*Goal of the exercise*:
Please print out the entries below unchanged and skip the images.

*Stored records*:

++++++

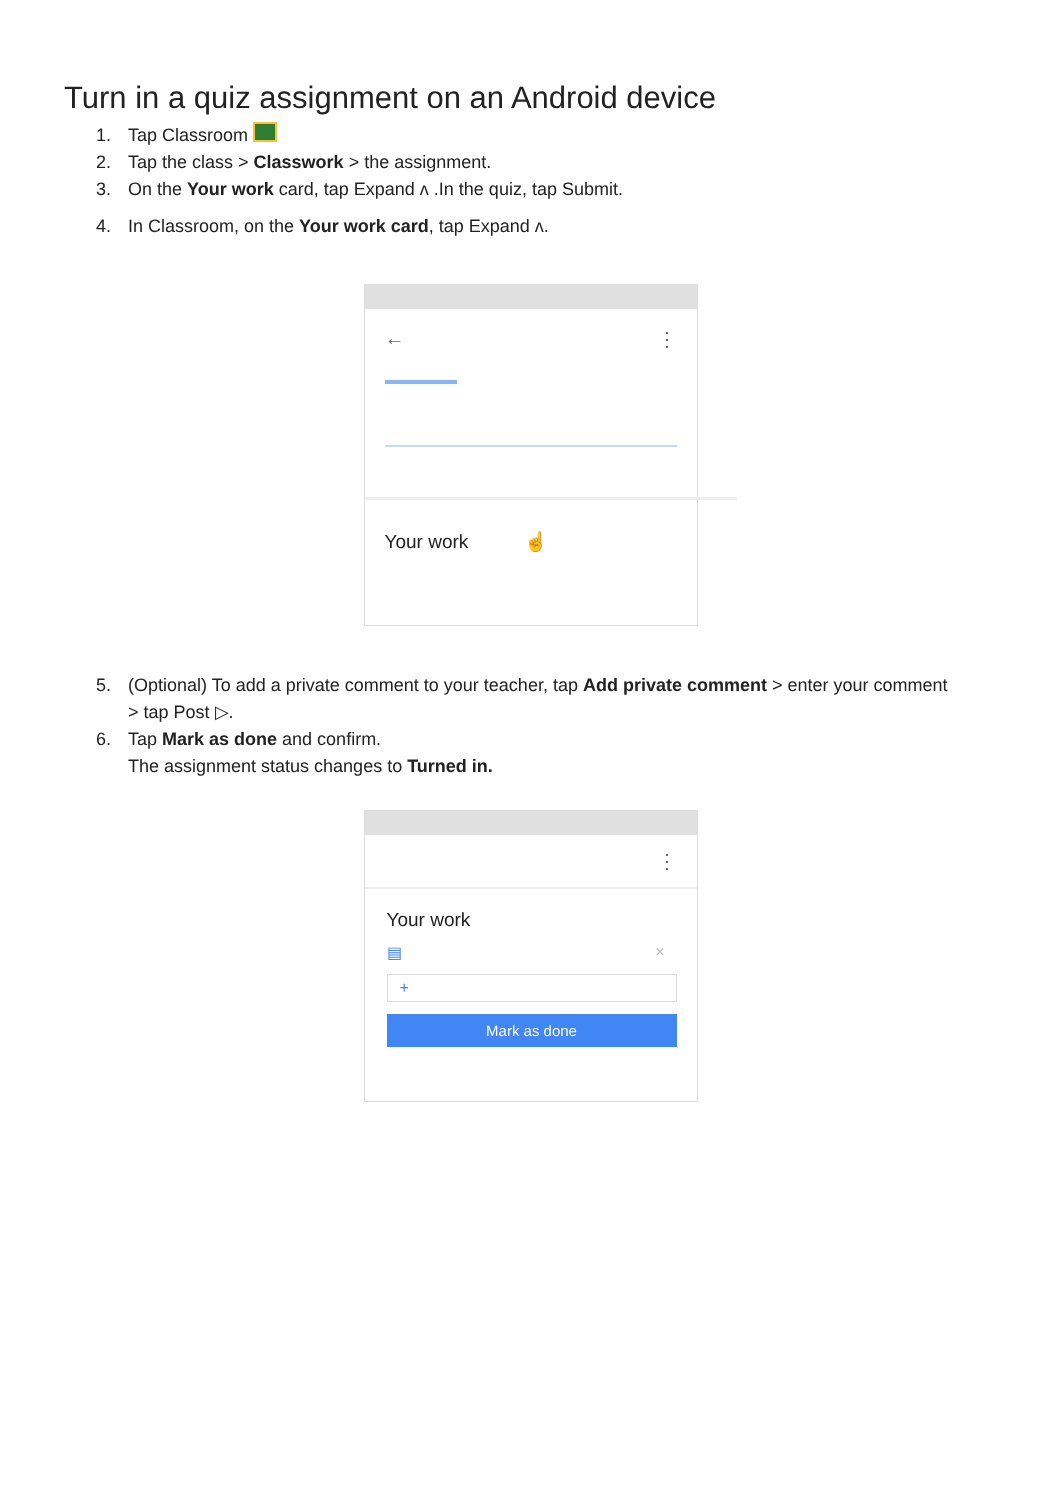Turn in a quiz assignment on an Android device
1. Tap Classroom
2. Tap the class > Classwork > the assignment.
3. On the Your work card, tap Expand ʌ .In the quiz, tap Submit.
4. In Classroom, on the Your work card, tap Expand ʌ.
← ⋮
Your work ☝
5. (Optional) To add a private comment to your teacher, tap Add private comment > enter your comment
> tap Post ▷.
6. Tap Mark as done and confirm.
The assignment status changes to Turned in.
⋮
Your work
▤ ×
+
Mark as done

++++++

*Solution*:
Turn in a quiz assignment on an Android device
1. Tap Classroom
2. Tap the class > Classwork > the assignment.
3. On the Your work card, tap Expand ʌ .In the quiz, tap Submit.
4. In Classroom, on the Your work card, tap Expand ʌ.
← ⋮
Your work ☝
5. (Optional) To add a private comment to your teacher, tap Add private comment > enter your comment
> tap Post ▷.
6. Tap Mark as done and confirm.
The assignment status changes to Turned in.
⋮
Your work
▤ ×
+
Mark as done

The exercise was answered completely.